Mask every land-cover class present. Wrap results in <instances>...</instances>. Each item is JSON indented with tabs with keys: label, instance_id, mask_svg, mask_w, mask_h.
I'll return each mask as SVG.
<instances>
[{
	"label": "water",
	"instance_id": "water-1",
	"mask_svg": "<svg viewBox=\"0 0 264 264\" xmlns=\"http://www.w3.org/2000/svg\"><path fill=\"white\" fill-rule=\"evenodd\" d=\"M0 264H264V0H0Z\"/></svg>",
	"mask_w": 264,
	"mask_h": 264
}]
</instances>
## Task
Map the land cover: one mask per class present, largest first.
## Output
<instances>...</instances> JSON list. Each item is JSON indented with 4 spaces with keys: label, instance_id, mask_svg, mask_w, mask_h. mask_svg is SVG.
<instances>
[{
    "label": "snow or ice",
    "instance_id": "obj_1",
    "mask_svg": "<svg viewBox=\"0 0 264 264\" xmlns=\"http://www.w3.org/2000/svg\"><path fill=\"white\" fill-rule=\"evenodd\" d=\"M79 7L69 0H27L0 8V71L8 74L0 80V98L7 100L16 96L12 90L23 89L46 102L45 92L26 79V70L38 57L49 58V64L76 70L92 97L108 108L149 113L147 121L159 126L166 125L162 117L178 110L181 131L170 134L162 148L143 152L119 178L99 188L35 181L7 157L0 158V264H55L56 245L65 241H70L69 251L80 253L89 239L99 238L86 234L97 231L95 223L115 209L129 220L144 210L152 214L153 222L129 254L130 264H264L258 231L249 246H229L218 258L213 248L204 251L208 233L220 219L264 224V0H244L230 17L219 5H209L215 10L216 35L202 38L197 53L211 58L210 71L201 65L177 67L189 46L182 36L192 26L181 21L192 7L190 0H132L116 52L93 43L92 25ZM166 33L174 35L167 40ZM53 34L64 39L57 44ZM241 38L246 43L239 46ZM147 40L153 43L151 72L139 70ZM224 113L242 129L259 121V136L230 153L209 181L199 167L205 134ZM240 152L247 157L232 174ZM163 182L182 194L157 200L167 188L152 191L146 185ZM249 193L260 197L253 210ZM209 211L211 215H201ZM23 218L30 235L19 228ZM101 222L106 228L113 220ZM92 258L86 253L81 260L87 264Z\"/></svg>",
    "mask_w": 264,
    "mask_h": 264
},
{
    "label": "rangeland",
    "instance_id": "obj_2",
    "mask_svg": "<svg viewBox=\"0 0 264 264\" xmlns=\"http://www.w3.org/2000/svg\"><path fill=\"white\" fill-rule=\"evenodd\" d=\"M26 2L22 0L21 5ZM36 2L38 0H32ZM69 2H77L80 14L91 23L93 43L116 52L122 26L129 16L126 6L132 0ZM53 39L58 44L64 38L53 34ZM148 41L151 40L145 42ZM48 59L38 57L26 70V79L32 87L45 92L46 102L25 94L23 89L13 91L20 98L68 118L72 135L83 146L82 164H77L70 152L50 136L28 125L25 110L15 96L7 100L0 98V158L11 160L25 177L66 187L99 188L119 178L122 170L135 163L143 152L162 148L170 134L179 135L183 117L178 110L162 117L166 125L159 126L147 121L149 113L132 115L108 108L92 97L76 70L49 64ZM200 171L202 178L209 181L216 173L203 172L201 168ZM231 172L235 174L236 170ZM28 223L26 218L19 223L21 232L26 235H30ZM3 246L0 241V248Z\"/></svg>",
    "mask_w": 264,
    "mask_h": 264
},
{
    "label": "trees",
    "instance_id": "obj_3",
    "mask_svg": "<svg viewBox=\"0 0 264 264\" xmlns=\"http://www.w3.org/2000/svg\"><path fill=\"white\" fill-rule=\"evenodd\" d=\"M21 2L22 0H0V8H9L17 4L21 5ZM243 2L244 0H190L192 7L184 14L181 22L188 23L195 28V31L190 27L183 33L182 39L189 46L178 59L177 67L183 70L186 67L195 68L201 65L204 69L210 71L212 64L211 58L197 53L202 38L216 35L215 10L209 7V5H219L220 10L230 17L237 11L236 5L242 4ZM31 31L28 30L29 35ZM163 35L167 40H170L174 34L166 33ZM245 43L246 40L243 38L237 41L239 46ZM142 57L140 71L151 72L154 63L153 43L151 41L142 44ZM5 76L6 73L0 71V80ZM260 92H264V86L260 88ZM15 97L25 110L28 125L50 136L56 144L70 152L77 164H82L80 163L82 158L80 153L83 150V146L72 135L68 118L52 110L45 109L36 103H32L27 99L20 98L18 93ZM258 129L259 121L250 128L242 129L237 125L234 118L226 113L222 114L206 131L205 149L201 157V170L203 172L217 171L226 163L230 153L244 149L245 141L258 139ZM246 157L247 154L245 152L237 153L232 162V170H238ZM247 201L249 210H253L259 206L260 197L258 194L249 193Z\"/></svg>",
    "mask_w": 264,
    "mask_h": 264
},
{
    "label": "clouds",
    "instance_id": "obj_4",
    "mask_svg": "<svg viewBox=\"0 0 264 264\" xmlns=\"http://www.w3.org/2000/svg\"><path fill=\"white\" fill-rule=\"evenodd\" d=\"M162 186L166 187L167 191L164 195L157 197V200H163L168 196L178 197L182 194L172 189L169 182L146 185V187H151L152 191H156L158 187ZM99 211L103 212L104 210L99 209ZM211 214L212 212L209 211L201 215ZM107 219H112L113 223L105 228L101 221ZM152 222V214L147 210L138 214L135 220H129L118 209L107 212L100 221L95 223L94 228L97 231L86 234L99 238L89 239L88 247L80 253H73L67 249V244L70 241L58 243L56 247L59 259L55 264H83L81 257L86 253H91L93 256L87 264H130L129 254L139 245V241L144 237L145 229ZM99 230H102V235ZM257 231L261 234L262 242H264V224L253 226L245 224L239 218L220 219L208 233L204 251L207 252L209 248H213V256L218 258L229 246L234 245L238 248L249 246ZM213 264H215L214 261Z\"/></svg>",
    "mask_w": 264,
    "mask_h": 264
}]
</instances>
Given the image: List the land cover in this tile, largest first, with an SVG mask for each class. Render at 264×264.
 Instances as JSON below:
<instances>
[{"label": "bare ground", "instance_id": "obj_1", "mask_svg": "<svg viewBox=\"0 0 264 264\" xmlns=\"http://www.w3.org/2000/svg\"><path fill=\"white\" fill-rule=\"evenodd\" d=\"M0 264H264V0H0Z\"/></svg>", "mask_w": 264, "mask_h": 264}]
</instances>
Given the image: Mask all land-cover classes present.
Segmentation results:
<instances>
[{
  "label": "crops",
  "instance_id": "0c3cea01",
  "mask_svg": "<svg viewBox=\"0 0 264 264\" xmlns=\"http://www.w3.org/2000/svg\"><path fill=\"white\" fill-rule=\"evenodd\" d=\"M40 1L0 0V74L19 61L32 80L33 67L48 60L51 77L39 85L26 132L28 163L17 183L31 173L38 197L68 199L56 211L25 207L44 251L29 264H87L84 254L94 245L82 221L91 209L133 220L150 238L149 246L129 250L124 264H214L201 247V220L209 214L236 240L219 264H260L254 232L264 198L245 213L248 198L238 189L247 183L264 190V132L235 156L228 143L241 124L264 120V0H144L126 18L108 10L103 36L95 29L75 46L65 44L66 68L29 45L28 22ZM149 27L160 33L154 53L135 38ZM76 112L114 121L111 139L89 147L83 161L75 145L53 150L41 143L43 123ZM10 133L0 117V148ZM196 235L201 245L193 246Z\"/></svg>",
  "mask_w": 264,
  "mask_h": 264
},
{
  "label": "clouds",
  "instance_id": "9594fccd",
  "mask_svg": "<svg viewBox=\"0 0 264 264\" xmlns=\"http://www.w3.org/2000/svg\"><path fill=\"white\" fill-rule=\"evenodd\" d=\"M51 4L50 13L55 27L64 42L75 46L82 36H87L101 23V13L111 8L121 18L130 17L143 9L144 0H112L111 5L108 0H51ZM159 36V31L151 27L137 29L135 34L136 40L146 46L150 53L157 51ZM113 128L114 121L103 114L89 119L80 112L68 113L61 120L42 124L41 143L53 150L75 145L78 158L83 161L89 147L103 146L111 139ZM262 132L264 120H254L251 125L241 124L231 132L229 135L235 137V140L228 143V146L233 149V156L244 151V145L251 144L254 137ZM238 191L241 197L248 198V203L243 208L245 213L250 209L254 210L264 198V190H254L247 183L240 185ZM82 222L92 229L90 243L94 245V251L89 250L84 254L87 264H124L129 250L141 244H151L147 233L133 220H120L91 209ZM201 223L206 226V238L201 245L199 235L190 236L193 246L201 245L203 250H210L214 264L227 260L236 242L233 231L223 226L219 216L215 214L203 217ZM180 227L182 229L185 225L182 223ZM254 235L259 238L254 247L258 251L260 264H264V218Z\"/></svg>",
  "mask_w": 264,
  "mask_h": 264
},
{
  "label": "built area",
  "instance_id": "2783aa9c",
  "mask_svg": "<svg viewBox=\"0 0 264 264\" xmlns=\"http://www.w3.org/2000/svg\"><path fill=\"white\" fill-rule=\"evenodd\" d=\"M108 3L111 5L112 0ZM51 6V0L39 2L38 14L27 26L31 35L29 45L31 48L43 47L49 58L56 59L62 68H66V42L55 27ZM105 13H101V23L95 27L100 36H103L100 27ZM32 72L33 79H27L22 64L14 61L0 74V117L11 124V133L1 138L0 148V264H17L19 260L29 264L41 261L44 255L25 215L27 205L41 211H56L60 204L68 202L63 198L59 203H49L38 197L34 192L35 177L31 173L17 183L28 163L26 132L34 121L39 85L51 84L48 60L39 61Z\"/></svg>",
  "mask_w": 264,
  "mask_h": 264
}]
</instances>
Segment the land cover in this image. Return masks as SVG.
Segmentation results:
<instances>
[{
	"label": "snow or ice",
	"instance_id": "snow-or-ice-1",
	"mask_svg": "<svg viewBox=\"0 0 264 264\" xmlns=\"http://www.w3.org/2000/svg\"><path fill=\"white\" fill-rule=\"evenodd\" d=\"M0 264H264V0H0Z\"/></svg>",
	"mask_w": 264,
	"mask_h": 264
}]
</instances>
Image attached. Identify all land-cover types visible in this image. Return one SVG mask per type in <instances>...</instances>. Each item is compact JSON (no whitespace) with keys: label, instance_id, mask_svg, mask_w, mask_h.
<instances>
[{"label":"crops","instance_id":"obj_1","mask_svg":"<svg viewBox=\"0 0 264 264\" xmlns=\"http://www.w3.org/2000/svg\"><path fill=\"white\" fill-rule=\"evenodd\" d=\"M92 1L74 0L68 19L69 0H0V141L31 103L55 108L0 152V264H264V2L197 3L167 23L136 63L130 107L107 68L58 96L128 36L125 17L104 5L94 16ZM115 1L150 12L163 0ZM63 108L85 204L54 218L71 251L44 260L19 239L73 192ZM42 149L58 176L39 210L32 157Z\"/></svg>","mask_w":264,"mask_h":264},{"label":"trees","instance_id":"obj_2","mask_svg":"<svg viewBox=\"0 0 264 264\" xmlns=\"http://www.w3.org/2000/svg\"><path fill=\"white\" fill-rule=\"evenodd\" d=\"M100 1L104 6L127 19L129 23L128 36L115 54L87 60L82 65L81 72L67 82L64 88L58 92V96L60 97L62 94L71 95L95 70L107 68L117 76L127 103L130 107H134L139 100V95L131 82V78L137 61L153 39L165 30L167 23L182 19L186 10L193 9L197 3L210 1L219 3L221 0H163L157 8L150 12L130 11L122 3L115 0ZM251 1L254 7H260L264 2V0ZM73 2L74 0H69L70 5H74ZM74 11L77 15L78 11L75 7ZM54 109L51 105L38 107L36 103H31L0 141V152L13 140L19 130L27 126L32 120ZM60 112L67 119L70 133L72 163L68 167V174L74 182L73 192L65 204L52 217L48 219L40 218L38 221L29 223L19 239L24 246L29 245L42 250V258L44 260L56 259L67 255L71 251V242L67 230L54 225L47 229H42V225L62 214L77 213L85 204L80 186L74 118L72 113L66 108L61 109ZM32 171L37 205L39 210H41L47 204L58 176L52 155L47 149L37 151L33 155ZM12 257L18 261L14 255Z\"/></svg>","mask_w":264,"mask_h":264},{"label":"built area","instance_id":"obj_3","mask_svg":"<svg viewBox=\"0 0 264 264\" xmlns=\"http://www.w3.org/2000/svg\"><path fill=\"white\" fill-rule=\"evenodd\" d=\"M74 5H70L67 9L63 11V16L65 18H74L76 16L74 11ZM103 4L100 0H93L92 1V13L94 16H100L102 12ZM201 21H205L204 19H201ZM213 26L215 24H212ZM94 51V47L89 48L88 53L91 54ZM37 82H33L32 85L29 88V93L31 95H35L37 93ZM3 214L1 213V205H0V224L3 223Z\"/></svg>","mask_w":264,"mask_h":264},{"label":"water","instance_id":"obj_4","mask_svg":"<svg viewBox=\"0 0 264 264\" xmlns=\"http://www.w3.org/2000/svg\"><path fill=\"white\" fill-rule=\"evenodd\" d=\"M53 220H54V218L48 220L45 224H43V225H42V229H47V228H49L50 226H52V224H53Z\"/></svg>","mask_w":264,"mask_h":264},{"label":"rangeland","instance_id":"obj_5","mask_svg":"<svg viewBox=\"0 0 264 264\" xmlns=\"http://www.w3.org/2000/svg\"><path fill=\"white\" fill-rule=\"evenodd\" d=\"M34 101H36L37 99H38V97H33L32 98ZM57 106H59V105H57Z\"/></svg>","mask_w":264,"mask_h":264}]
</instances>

= = =

__Instruction__. Extract every line of the listing above that contains the string "present".

__Finished task__.
Mask every land-cover class present. Wrap results in <instances>...</instances>. Each item is JSON indented with tabs with keys: label, instance_id, mask_svg, mask_w, mask_h.
Map the land cover: one mask per class present, largest first.
Given the image: Mask all land-cover classes present.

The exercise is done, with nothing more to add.